Иван Матвеевич тем временем рассказывал, что у них в райкоме все молодые, а тех, кто постарше, перевели кого куда, урожай в этом году большой, но дожди, и рук не хватает, еще киномеханик заболел, вот Ваня и таскает за собой передвижку, чтобы хоть чуть отвлечь людей от усталости, а пока невеста хочет его бросить – за бензинный дух и красные, как у кролика, глаза.
– Мне-то хорошо, – улыбнулся Иван Матвеевич, – моя невеста давно замуж вышла, еще когда я служил во флоте на Дальнем Востоке.
– Ну, давай, давай чатхан! – в злобном нетерпении прикрикнул старик и выхватил из Аниных рук простой, белого дерева инструмент. Он долго и недоброжелательно примеривался к нему, словно ревновал его к хозяину, потом закинул голову, словно хотел напиться и освобождал горло. В нашу тишину пришел первый, гортанный и горестный звук.
Он пел хрипло и ясно, выталкивая грудью прерывистый, насыщенный голосом воздух, и все, что накопил он долгим бесчувствием и молчанием, теперь богато расточалось на нас. В чистом тщеславии высоко вознеся лицо, дважды освещенное – луной и керосиновым пламенем, он похвалялся перед нами глубиной груди, допускал нас заглянуть в ее далекость, но дна не показывал.
– Он поет о любви, – застенчиво пояснил Коля, но я сама поняла это, потому что на непроницаемом лице женщины мелькнуло вдруг какое-то слабое, неуловимое движение.
– Хорошо я пел? – горделиво спросил старик.
Мы принялись хвалить его, но он гневно нас одернул:
– Плохо я пел, да вам не понять этого. Семен поет лучше.

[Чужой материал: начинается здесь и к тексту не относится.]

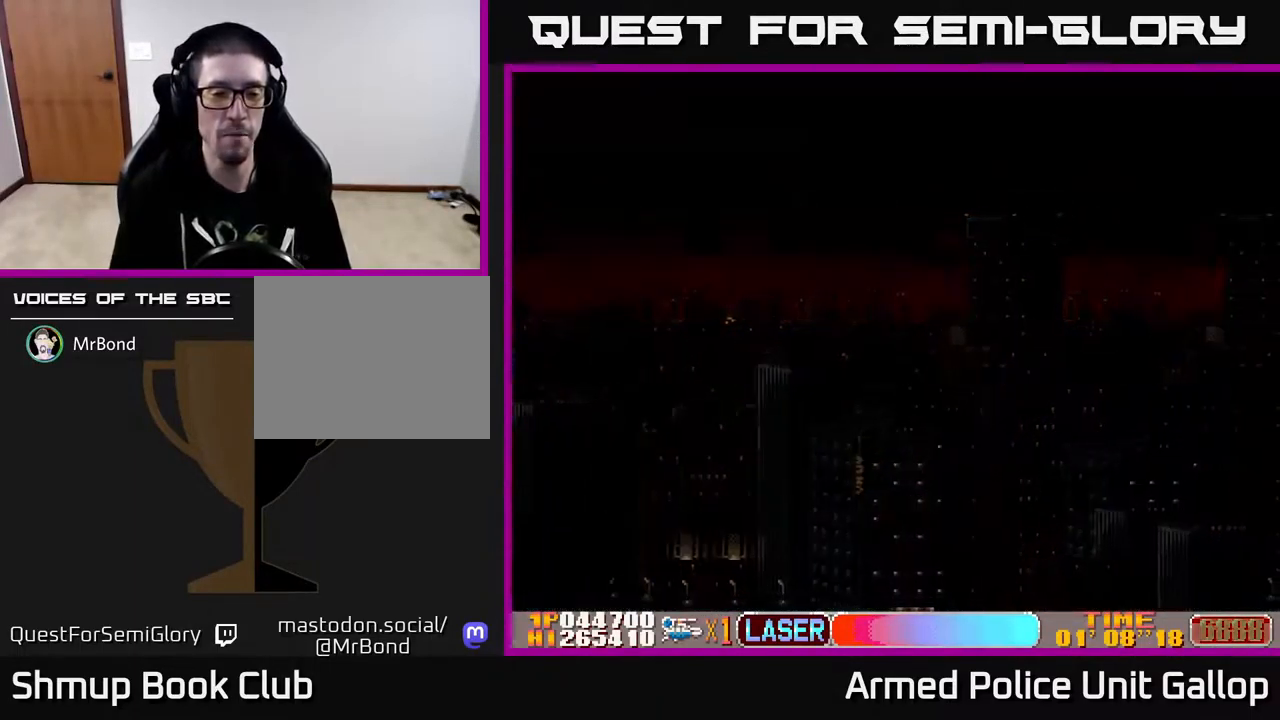
{"buttons": [], "left_stick": "center", "right_stick": "center", "events": [[150, "A", "up"]]}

Я снова подумала: каков же должен быть тот, другой, всех превзошедший голосом и упрямством?
Мы уже собирались укладываться, как вдруг в дверях встало желто-красное зарево, облекающее ту женщину, и я вновь приняла на себя сказочный гнев ее воли.
– Иди, – звучно сказала она, словно не губы служили ее речи, а две сведенные медные грани.
Я подумала, что она зовет дочь, но ее согнутый утяжеленный кольцом палец смотрел на меня.
– Правда, идемте к нам ночевать! – обрадовалась Аня и ласково прильнула ко мне, снова пахнув на меня травой, каю жеребенок.
Меня уложили на высокую чистую постель под чатханом, хозяин которого так ловко провел меня, оседлав коня в тот момент, когда я отправилась на его поиски.
Я легко улыбнулась своему счастливому злополучию и заснула.
Проснувшись от внезапного беспокойства, я увидела над собой длинные ч: ерные зрачки, не оставившие места белкам, глядящие на меня с острым любопытством.
Видно, эта женщина учуяла во мне то, далекое, татарское, милое ей и теперь вызывала его на поверхность, любовалась им и обращалась к нему на языке, неведомом мне, но спящем где-то в моем теле.
– Спи! – сказала она и с довольным смехом положила мне на лицо грузную, добрую ладонь.
Утром Аня повела меня на крыльцо умываться и, озорничая и радуясь встрече, плеснула мне в лицо ледяной, вкусно охолодившей язык водой. Сквозь радуги, повисшие на ресницах, увидела я вкривь и вкось сияющее, ярко-золотое пространство. Горы, украшенные голубыми деревьями, близко подступали к глазам, и было бы душно смотреть на них, если бы в спину чисто и влажно не сквозило степью.
Кто-то милый ткнул меня в плечо, и по родному, трогательному запаху я отгадала, кто это, и обернулась, ожидая прекрасного. Славная лошадь приветливо глядела на меня.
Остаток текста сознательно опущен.